End of day.
The world = too big for me. The family was here for a few days. They’ve gone. Things have been wild. Things have sort-of been decided, but are also sort-of as open as ever. I worry that my co-workers and boss read my blog. I worry that someday I’ll stop blogging because of the fear that the co-workers and boss are reading.
Applied: About.com, Council on Foreign Relations, a few other things. I want to be out there, where I something that matters in a place that matters. Here I am sleeping under palm trees, always, no matter what it is I am doing. I want to touch the world, not escape from it.
I am tremendously unfulfilled and lonely and horny right now.
I miss Chicago.
I miss my girlfriend.
I miss my independence.
Life is too short. Life is too long. Life isn’t even there. I need another tattoo.

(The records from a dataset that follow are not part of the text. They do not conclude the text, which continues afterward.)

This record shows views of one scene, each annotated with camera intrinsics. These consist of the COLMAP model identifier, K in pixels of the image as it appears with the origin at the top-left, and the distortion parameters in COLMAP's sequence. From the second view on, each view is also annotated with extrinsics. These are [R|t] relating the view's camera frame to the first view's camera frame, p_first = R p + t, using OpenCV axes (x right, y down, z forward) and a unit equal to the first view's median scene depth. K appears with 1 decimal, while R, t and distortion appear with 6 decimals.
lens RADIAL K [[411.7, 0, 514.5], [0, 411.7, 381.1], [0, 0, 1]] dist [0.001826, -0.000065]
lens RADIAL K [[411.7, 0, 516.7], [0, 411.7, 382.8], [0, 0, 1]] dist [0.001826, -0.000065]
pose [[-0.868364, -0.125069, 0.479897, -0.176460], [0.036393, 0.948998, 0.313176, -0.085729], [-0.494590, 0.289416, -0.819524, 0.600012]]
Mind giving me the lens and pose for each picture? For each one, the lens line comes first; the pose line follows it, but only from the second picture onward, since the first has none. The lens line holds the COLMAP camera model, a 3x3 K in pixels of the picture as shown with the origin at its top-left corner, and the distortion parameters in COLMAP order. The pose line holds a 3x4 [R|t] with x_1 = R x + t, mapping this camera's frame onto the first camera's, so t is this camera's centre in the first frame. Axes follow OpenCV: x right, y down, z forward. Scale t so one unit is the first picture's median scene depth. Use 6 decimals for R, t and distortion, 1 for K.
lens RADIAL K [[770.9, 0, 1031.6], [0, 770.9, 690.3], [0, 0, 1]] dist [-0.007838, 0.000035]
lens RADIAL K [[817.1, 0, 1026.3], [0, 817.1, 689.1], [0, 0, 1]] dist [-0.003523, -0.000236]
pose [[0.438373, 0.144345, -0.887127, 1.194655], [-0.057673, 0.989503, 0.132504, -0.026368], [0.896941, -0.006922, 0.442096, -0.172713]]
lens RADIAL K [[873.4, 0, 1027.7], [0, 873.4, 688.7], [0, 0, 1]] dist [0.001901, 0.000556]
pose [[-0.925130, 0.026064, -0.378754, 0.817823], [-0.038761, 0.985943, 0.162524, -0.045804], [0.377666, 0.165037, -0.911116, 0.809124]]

I’m not me. I’m not me these days. I’m so fucking far into being somebody else that I’m completely unrecognizable. Me = the guy that went to Chicago and sat around at The Pub having a beer and playing shuffleboard. Me = the guy that reads Proust. Me = the guy that writes books, essays, and verses. Me = the guy that takes pictures and sings/plays folk rock on guitar.
I’m not quite sure where I lost me, or where the fuck me has gone. Gotta find him before I get too old, before it’s too late to turn back.